┌─ Source data

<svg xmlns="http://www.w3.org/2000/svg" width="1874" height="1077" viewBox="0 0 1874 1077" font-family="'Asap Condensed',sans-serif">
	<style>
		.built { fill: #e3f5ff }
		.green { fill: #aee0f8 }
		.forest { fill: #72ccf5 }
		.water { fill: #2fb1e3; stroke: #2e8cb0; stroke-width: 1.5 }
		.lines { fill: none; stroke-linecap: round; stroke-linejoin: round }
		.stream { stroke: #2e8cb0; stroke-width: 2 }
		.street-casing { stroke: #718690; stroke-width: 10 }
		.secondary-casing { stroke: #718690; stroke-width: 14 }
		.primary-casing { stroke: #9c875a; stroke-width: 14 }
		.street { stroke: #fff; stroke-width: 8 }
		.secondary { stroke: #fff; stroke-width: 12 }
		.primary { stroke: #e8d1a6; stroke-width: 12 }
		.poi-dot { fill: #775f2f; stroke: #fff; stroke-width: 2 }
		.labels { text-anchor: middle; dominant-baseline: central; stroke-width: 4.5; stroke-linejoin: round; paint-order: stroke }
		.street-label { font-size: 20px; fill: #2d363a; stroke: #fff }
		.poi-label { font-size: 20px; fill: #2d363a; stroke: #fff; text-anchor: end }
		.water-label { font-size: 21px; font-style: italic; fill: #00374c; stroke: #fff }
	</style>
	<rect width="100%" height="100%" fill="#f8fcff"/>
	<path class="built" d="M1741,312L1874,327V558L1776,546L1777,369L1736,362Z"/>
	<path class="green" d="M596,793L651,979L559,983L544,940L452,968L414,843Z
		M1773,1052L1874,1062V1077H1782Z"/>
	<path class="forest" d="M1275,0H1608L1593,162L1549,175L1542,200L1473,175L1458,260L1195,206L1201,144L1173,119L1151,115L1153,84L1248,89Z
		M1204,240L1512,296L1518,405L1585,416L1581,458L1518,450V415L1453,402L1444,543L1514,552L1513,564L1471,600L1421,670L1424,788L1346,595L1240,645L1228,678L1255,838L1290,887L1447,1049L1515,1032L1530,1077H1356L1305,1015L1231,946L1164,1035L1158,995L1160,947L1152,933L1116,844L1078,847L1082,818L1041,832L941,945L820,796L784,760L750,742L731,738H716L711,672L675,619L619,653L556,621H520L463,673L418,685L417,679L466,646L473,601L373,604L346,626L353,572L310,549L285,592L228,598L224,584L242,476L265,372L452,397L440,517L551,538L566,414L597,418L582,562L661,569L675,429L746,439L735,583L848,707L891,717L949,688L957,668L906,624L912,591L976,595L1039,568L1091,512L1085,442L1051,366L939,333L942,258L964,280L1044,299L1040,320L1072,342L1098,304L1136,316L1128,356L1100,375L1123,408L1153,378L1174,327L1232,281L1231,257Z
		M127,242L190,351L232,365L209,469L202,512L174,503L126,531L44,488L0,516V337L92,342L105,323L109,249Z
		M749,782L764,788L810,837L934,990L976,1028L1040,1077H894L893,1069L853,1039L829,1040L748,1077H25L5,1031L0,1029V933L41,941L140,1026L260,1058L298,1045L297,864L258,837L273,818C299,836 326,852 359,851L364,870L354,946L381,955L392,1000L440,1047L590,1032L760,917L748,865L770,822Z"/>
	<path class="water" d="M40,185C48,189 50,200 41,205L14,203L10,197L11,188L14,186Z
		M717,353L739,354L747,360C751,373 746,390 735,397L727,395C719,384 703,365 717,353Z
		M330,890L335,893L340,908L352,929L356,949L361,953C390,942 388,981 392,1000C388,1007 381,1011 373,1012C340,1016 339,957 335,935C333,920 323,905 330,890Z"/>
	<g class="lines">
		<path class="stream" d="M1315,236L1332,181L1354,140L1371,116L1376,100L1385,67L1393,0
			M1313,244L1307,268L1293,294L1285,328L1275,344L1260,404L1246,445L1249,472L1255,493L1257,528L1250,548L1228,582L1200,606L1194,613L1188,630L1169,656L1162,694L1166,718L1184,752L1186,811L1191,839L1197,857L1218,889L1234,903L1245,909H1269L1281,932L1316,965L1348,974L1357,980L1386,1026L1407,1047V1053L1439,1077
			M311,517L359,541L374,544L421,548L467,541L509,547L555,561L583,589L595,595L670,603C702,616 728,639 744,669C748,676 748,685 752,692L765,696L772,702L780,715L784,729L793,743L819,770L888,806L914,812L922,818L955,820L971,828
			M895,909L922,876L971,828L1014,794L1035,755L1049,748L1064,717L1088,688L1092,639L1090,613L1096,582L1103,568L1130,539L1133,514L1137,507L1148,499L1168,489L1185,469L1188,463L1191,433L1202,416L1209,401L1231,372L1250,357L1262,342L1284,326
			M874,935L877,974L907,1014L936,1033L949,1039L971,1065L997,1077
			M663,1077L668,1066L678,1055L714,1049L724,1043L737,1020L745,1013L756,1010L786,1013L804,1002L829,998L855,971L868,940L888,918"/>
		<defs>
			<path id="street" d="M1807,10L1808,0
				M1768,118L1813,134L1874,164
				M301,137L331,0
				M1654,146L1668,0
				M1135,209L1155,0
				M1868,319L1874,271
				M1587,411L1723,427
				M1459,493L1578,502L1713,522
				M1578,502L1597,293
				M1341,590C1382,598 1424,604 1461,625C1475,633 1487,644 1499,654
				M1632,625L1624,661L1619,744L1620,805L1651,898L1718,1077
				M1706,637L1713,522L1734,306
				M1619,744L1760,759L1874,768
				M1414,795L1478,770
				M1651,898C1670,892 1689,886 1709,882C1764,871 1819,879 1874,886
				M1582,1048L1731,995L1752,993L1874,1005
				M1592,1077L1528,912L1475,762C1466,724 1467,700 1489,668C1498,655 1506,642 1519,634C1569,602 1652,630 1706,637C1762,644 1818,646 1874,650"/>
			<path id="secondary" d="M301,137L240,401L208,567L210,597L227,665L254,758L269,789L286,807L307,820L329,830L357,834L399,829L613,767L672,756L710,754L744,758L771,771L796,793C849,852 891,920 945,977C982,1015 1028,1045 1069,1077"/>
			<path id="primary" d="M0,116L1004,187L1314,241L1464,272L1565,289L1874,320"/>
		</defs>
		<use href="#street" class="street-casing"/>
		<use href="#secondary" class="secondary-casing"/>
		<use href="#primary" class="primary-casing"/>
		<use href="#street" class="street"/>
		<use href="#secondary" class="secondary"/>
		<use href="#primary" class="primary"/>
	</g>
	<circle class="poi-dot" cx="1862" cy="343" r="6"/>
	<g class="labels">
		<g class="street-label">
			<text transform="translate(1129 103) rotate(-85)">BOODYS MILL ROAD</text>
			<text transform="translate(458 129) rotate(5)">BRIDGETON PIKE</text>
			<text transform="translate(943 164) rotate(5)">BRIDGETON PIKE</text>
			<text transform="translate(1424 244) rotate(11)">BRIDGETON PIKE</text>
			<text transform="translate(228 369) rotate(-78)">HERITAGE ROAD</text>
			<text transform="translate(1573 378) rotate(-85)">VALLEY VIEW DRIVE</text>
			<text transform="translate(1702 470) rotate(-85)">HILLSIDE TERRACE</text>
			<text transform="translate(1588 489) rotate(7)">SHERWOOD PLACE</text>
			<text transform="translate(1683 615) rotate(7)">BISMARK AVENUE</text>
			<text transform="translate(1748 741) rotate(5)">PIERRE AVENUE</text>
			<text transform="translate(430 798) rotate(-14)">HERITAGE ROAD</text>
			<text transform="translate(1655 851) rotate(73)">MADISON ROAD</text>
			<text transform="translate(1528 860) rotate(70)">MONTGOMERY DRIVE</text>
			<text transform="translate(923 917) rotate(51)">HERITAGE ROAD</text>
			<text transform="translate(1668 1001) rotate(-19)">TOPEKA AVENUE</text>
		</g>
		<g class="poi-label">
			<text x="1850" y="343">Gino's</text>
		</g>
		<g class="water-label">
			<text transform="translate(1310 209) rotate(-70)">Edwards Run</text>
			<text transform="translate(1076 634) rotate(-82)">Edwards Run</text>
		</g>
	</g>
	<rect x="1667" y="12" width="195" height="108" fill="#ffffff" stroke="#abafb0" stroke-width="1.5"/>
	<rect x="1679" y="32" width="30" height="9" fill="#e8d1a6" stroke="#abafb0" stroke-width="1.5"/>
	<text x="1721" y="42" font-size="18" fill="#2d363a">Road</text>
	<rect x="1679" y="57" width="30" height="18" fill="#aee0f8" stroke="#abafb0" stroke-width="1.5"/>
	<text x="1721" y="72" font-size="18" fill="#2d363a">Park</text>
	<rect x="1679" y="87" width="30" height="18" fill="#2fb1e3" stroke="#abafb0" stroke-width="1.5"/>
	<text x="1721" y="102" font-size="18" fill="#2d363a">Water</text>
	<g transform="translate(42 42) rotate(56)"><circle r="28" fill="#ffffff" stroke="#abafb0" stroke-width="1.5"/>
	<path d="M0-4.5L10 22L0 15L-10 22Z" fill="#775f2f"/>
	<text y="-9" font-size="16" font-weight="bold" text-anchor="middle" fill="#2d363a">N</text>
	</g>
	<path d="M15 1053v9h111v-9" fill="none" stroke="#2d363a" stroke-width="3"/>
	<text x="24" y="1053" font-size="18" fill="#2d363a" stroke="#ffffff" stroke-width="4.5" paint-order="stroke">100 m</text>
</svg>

└─

## Exercise
From the records above, copy out the line with "M1135,209L1155,0", the line with "M1414,795L1478,770", and every line between them, word for word.

## Answer for the task
				M1135,209L1155,0
				M1868,319L1874,271
				M1587,411L1723,427
				M1459,493L1578,502L1713,522
				M1578,502L1597,293
				M1341,590C1382,598 1424,604 1461,625C1475,633 1487,644 1499,654
				M1632,625L1624,661L1619,744L1620,805L1651,898L1718,1077
				M1706,637L1713,522L1734,306
				M1619,744L1760,759L1874,768
				M1414,795L1478,770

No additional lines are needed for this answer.